__WORK REQUIRED__
How many lines in the items below contain the string "median" with matching case? Reply with the number alone.

__STUDY MATERIAL__
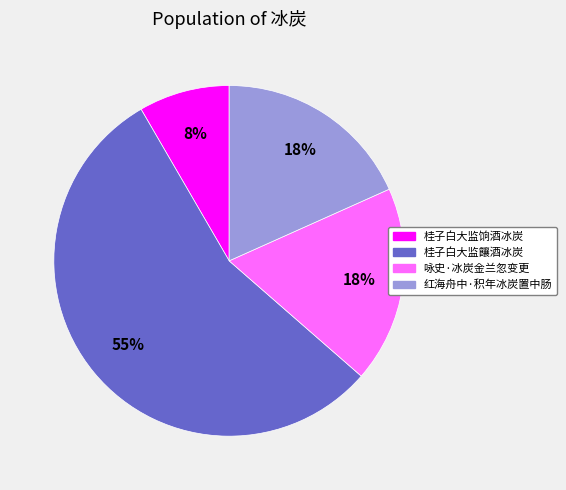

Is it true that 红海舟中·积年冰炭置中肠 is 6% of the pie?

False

==

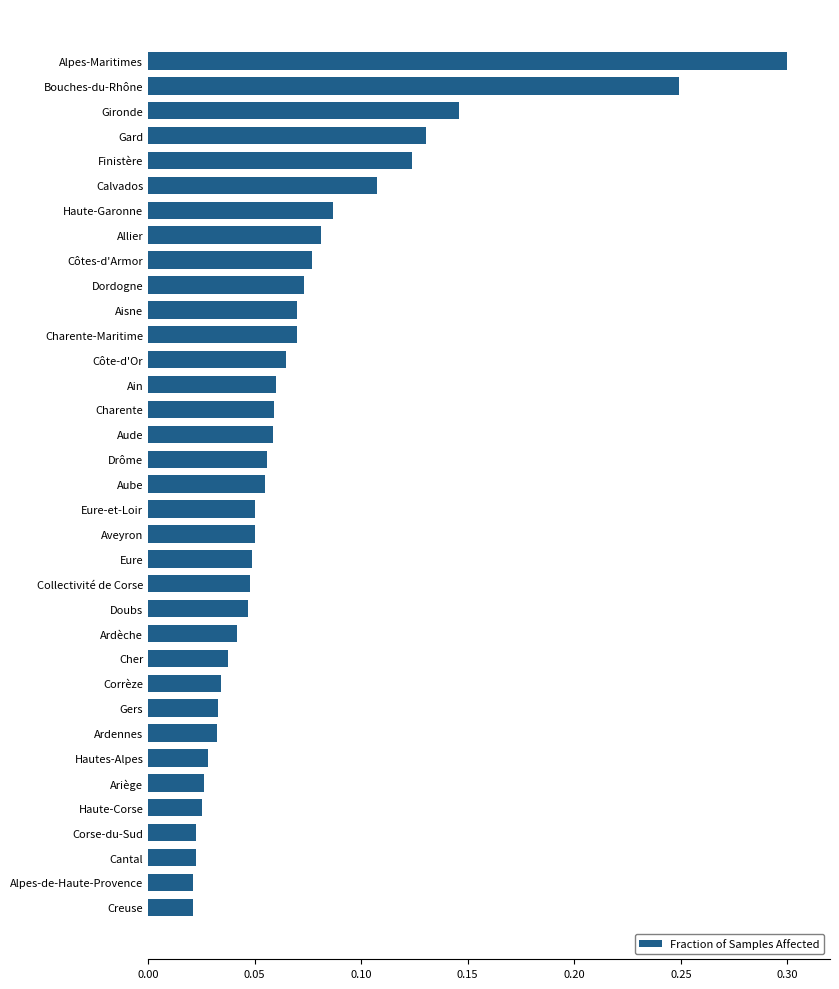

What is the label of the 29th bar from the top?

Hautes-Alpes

* * *

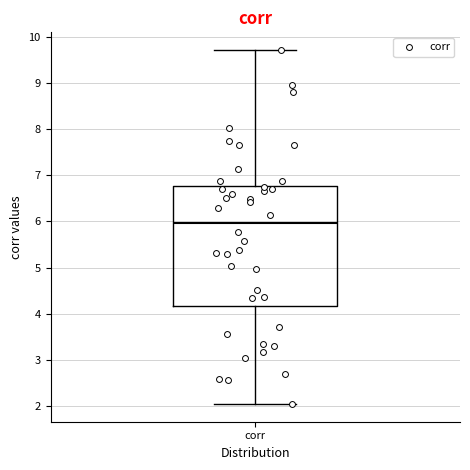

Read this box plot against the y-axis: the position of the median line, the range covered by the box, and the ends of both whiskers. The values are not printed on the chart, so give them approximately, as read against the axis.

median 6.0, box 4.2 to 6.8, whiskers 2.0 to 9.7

__SOLUTION__
2